One other major takeaway I received from this podcast was that I learned Brett was not the only person that contacted potential borrows to discuss/negotiate terms. I used to do this as well and was crestfallen when Prosper removed the ability to communicate with borrowers. Lending Club did a similar thing when they removed the ability to ask the borrower custom questions – another feature sorely missed.

All of this has made me wonder if Prosper and/or Lending Club would consider offering the following feature: Would it be possible to work some type or arrangement with the platforms such that if you (or your business) is responsible for bringing a borrower to the platform, why not give this “lending recruiter” the ability to fund as much of the loan as possible and then any remaining balance of the loan could be funded by the other investors? In other words, list the loan to the “recruiter” first, and then after the recruiter investor takes a position, the balance of the loan (if any) can be listed on the platform in order to complete the funding.

Personally speaking, I would LOVE the ability to direct friends, family, customers, and anyone else I know in need of a loan to a recruiter system such as this as it would afford NUMEROUS benefits:

1. The recruiter would be able to test their own creditworthiness assumptions of the borrower against an established platform that would have full access to more credit related data.
2. The recruiter would have the protection of in-house and third party collections agencies should the borrower not pay on time.
3. The borrower would get the benefit of ensuring his/her loan would be fully funded instead of only receiving partial funds from reluctant or low resource friends/family.
4. The borrower would get the benefit of an improved credit score if paid in full and would not receive this benefit if borrowing the funds directly from friend/family.
5. The recruiter investor would have the assurance of knowing the actual person requesting the funds and would feel more comfortable in taking a larger position in the loan.
6. The recruiter investor would know that all the work to bring the borrower to the platform would not be in vain as the platform would give the recruiter investor first access to the loan before the rest of the market could fully fund it in seconds.

Knowing that LC and Prosper have bigger projects on their mind, I doubt they would add this feature anytime soon. BUT consider all of the small sized finance firms that could simply hand over their risk assessments to LC/Prosper by simply putting their own clients on the platforms, without worrying about the other platform investors taking the loan right out from under them if they are not fast enough to fund it. Plus this would increase the supply side (which is a huge problem) by having more people and businesses work to recruit more loans to the platforms.

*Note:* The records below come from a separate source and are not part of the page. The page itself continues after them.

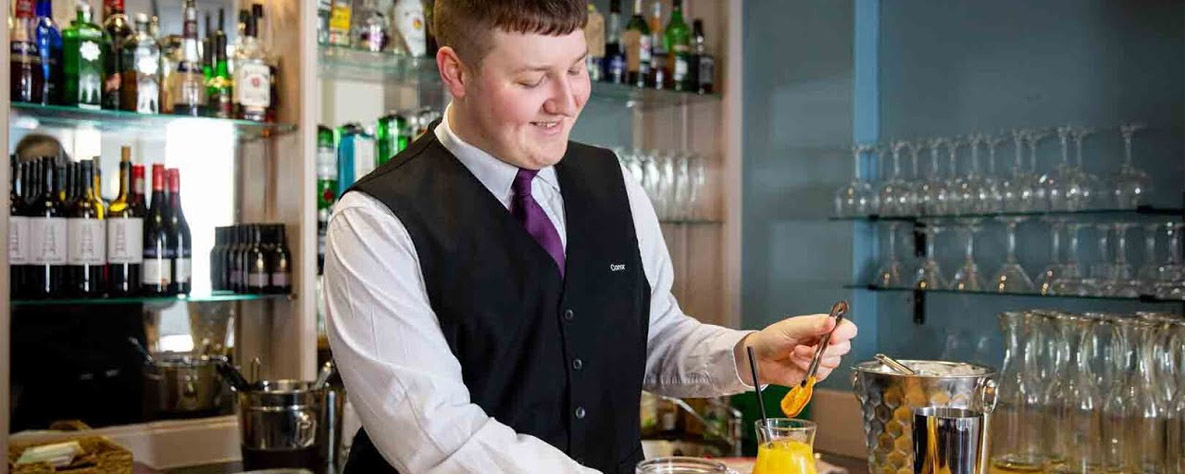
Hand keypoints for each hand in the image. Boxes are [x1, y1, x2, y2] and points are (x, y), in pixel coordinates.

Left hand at [733, 314, 857, 386]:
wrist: (760, 358)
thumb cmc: (772, 338)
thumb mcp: (791, 328)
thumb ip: (813, 325)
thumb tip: (832, 321)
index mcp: (822, 326)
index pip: (846, 328)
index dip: (844, 333)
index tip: (833, 337)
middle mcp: (825, 342)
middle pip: (844, 347)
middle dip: (826, 349)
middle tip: (806, 346)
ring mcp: (822, 358)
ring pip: (834, 362)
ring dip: (813, 358)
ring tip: (795, 352)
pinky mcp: (816, 372)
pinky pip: (823, 373)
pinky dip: (808, 367)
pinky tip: (796, 361)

If LC/Prosper would not be willing to take up this feature, I wonder if another firm or platform would???

Food for thought,
Chris

Reply

Peter Renton February 26, 2014 at 9:54 pm

Food for thought indeed. I would be very surprised if Lending Club or Prosper did something like this. While they need borrowers this would seem too disruptive to their existing systems.

What I think is this – at the industry matures there will be all kinds of opportunities for new ideas to be implemented. Just this week I received an email from an entrepreneur who is looking to build a friends and family p2p lending platform that would look something similar to what you describe. Now, I get emails from entrepreneurs almost every week these days and most I never hear from again. But my point is there are a lot people thinking deeply about this space and all sorts of new ideas will be implemented in coming years.

It is going to be fun seeing which ideas get traction.